Films with re-watch value, movies with a unique quality, will become the classics of the future. Arts editor Andrew Clarke presents a series of idiosyncratic suggestions for movies that may entertain if you are in the mood for something different.

East Anglian Daily Times: LA Confidential starring Kim Basinger and Guy Pearce. Photo: Warner BrosLA Confidential starring Kim Basinger and Guy Pearce. Photo: Warner Bros (Image: Archant)

LA Confidential; dir: Curtis Hanson; starring: Kevin Spacey, Russell Crowe, Guy Pearce, James Cromwell, Kim Basinger, Danny DeVito, David Strathairn. Cert:15 (1997)

It had to happen sooner or later, that the present would catch up with Hollywood’s past. Our series celebrating cinema’s recent classics would crash headlong into the Times Up/Me Too controversy and would be forced to confront the issue of whether the sight of disgraced film stars in leading roles will force us to re-evaluate movies that otherwise would be considered gems of their age.

Re-watching LA Confidential for the purposes of this feature I am happy to report that this cinematic tone poem to corruption and back street sleaze is more than capable of keeping Kevin Spacey in his place.

East Anglian Daily Times: LA Confidential Guy Pearce helps to bust a high-class prostitution racket.
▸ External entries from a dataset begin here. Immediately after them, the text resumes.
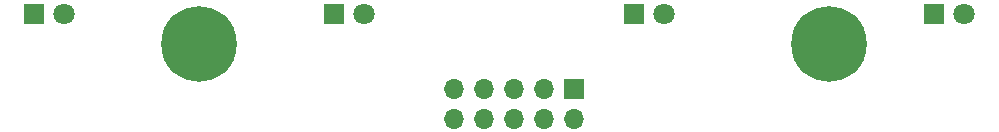
<source format=gbr>
%TF.GenerationSoftware,KiCad,Pcbnew,7.0.6*%
%TF.CreationDate,2023-11-23T12:57:34+01:00*%
%TF.ProjectId,ledpanel,6c656470-616e-4656-9c2e-6b696361645f,1*%
%TF.SameCoordinates,Original*%
%TF.FileFunction,Soldermask,Bot*%
%TF.FilePolarity,Negative*%
%FSLAX46Y46*%
G04 Gerber Fmt 4.6, Leading zero omitted, Abs format (unit mm)*
G04 Created by KiCad (PCBNEW 7.0.6) date 2023-11-23 12:57:34*
%MOMM*%
%LPD*%
G01*
G04 APERTURE LIST*
%ADD10C,0.800000*%
%ADD11C,6.400000*%
%ADD12R,1.800000X1.800000*%
%ADD13C,1.800000*%
%ADD14R,1.700000X1.700000*%
%ADD15O,1.700000X1.700000*%
G04 APERTURE END LIST*
D10*
%TO.C,REF\u002A\u002A*%
X116980000Y-101600000D03*
X117682944Y-99902944D03*
X117682944Y-103297056D03*
X119380000Y-99200000D03*
D11*
X119380000Y-101600000D03*
D10*
X119380000Y-104000000D03*
X121077056Y-99902944D03*
X121077056Y-103297056D03*
X121780000Y-101600000D03*
%TD*%
D12*
%TO.C,D1*%
X105405000Y-99060000D03*
D13*
X107945000Y-99060000D03*
%TD*%
D14*
%TO.C,J20*%
X151100000Y-105390000D03*
D15*
X151100000Y-107930000D03*
X148560000Y-105390000D03*
X148560000Y-107930000D03*
X146020000Y-105390000D03*
X146020000Y-107930000D03*
X143480000Y-105390000D03*
X143480000Y-107930000D03*
X140940000Y-105390000D03*
X140940000Y-107930000D03*
%TD*%
D12*
%TO.C,D3*%
X156205000Y-99060000D03*
D13*
X158745000Y-99060000D03*
%TD*%
D12*
%TO.C,D4*%
X181605000Y-99060000D03*
D13*
X184145000Y-99060000D03*
%TD*%
D10*
%TO.C,REF\u002A\u002A*%
X170320000Y-101600000D03*
X171022944Y-99902944D03*
X171022944Y-103297056D03*
X172720000Y-99200000D03*
D11*
X172720000Y-101600000D03*
D10*
X172720000Y-104000000D03*
X174417056Y-99902944D03*
X174417056Y-103297056D03*
X175120000Y-101600000D03*
%TD*%
D12*
%TO.C,D2*%
X130805000Y-99060000D03*
D13*
X133345000Y-99060000D03*
%TD*%
M02*

</source>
Photo: Warner BrosLA Confidential Guy Pearce helps to bust a high-class prostitution racket. Photo: Warner Bros (Image: Archant)

It helps that Spacey plays a contemptible individual in this and that we are not required to like his character, that of the vain celebrity cop, Jack Vincennes, who serves as a technical advisor for Badge of Honor, a popular TV cop show, while at the same time setting up celebrity drug and sex party busts for Hush Hush, a sleazy movie gossip magazine, run by the equally sleazy Sid Hudgens, played with genuine gusto by Danny de Vito.

It also helps that this isn’t a one star movie. It’s very much an ensemble piece. LA in the 1950s is the star.

It’s a movie that helps repudiate that old saying: “They don’t make ‘em like that any more,” because LA Confidential is a glorious testament to the fact that if the spirit is willing and the script is right then Hollywood can peel back the years and, as in this case, make a genuinely dark and thrilling film noir again.

East Anglian Daily Times: LA Confidential starring corrupt cop Kevin Spacey. Photo: Warner BrosLA Confidential starring corrupt cop Kevin Spacey. Photo: Warner Bros (Image: Archant)

It’s a probing examination of not only the conventions of the film genre but a genuine look at the period in US history when the movie studios were genuinely more powerful than the local police or the district attorney. A word in the right ear, money greasing the right palm, could get your leading man off a death by drunk driving charge or a popular starlet spirited away from the bedroom of married co-star.

Conversely, if you made enemies your homosexual tendencies could be exposed by the glare of a dozen flashbulbs and in an instant your career would be over.

LA Confidential documents a dog-eat-dog world on the streets and back alleys of LA, where the cops, aren’t always concerned about who’s innocent and who’s guilty, providing they have got someone in custody – or dead on the pavement.

The police station lies at the heart of this complex world of dubious morals and the detailed way that Russell Crowe, Guy Pearce and James Cromwell colour their performances allow us to become completely immersed in their world of suspect law enforcement.

The film starts off being narrated by de Vito’s cynical and opportunistic view of the law and gradually how see how the individual police officers have their own take on policing. There’s very little here which is black and white.

James Cromwell delivers one of the stand-out performances as the fatherly police captain, while Russell Crowe is tough hot-head and Guy Pearce is the academic career cop who wants to honour the memory of his father, slain in the line of duty.

The film’s poster girl, Kim Basinger, captures our attention as the Veronica Lake look-alike and helps anchor the movie in this evocative era.

Director Curtis Hanson films everything and everyone with loving attention. The whole film looks gorgeous but he never loses sight of the fact that he is telling story rather than creating a moving period painting. But, the complexity of the writing and the depth in the performances, allied with the look of the film, mean that, despite knowing there is an entire shoal of red herrings, you can come back and lose yourself in this gloriously decadent movie time and again.

There’s big time mobsters, drug busts, high-class movie-star look-alike prostitute rings, LA Confidential has got it all.

There is something satisfying about the way that the central story is revealed almost by accident. Investigations into a seemingly random coffee shop murder start to reveal something much larger and unconnected. The more the police start pulling at those loose ends, the more of what becomes the central story is revealed.

The journey is just as fulfilling as reaching the destination but it has to be said that it is wonderful to have all the loose ends tied up in a truly satisfying fashion.